Copy out, without changes, the lines starting with the one that contains "Аксессуары для АКБ" and ending with the very last line below, including both. Leave the pictures out of your answer.

*** Begin section ***

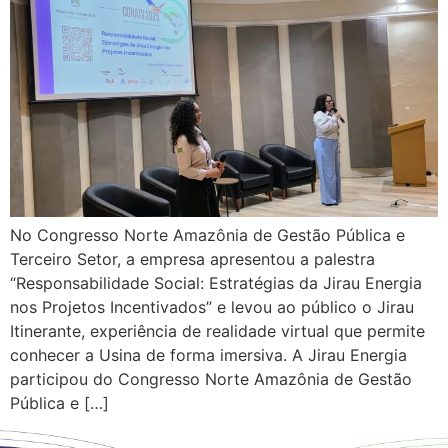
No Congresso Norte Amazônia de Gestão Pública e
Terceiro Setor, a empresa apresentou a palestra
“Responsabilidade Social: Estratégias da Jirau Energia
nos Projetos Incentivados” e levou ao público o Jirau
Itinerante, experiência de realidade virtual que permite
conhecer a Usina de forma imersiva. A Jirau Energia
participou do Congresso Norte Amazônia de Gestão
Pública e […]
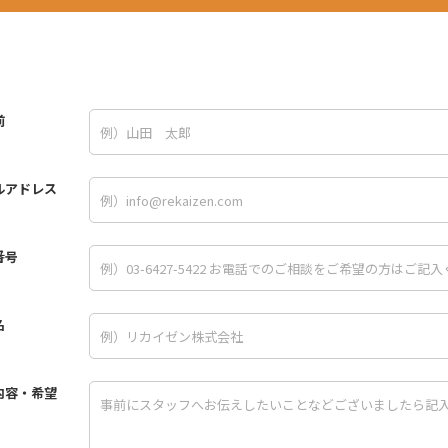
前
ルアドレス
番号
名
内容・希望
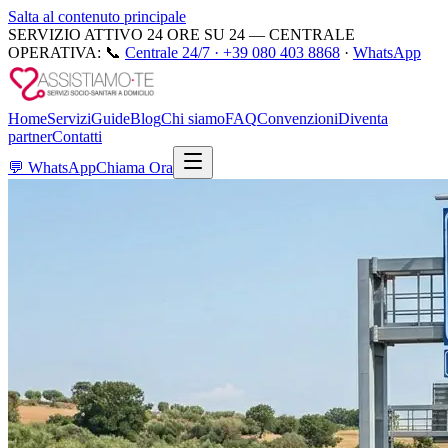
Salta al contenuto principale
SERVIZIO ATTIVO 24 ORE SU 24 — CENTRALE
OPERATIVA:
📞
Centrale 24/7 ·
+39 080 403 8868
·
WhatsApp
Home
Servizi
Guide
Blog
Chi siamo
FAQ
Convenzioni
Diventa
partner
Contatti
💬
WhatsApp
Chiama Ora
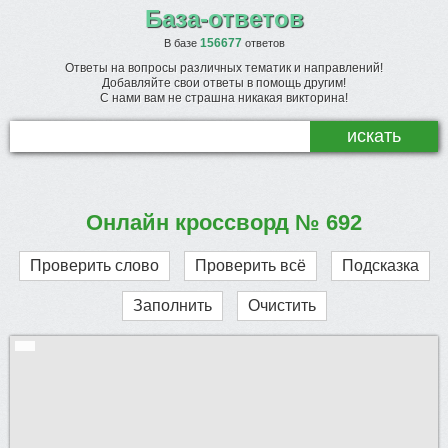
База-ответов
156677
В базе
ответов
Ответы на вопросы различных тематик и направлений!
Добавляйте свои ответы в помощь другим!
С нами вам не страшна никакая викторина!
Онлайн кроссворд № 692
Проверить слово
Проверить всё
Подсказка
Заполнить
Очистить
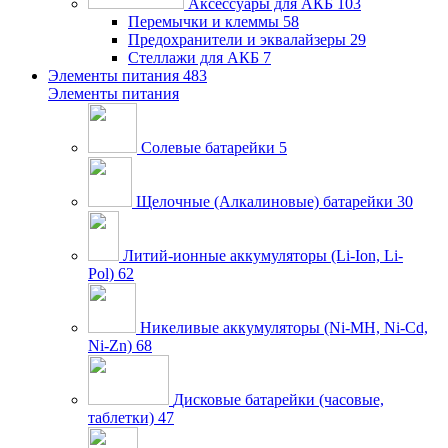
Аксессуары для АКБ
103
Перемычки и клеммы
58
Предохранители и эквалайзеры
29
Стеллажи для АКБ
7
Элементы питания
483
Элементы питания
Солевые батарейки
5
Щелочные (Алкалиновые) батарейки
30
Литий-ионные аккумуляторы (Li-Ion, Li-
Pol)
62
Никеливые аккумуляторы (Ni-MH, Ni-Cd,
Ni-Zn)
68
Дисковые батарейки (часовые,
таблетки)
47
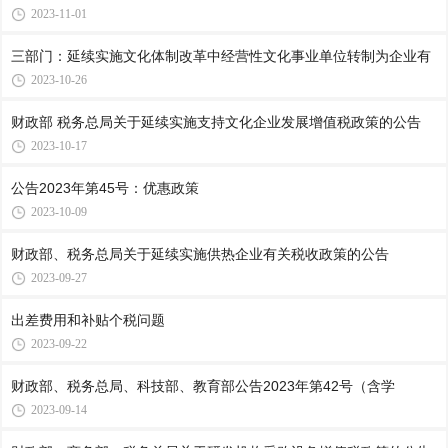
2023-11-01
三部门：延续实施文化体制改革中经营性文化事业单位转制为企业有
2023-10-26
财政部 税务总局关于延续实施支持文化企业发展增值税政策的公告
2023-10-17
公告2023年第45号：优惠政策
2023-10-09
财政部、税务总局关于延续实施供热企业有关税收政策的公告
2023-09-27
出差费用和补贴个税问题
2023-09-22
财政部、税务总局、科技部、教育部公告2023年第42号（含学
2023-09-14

*** End section ***

Exercise result
Аксессуары для АКБ
103
Перемычки и клеммы
58
Предохранители и эквалайзеры
29
Стеллажи для АКБ
7
Элементы питания
483
Элементы питания
Солевые батарейки
5
Щелочные (Алкалиновые) батарейки
30
Литий-ионные аккумуляторы (Li-Ion, Li-
Pol)
62
Никеливые аккумуляторы (Ni-MH, Ni-Cd,
Ni-Zn)
68
Дисковые батарейки (часовые,
таблетки)
47
2023-11-01
三部门：延续实施文化体制改革中经营性文化事业单位转制为企业有
2023-10-26
财政部 税务总局关于延续实施支持文化企业发展增值税政策的公告
2023-10-17
公告2023年第45号：优惠政策
2023-10-09
财政部、税务总局关于延续实施供热企业有关税收政策的公告
2023-09-27
出差费用和补贴个税问题
2023-09-22
财政部、税务总局、科技部、教育部公告2023年第42号（含学
2023-09-14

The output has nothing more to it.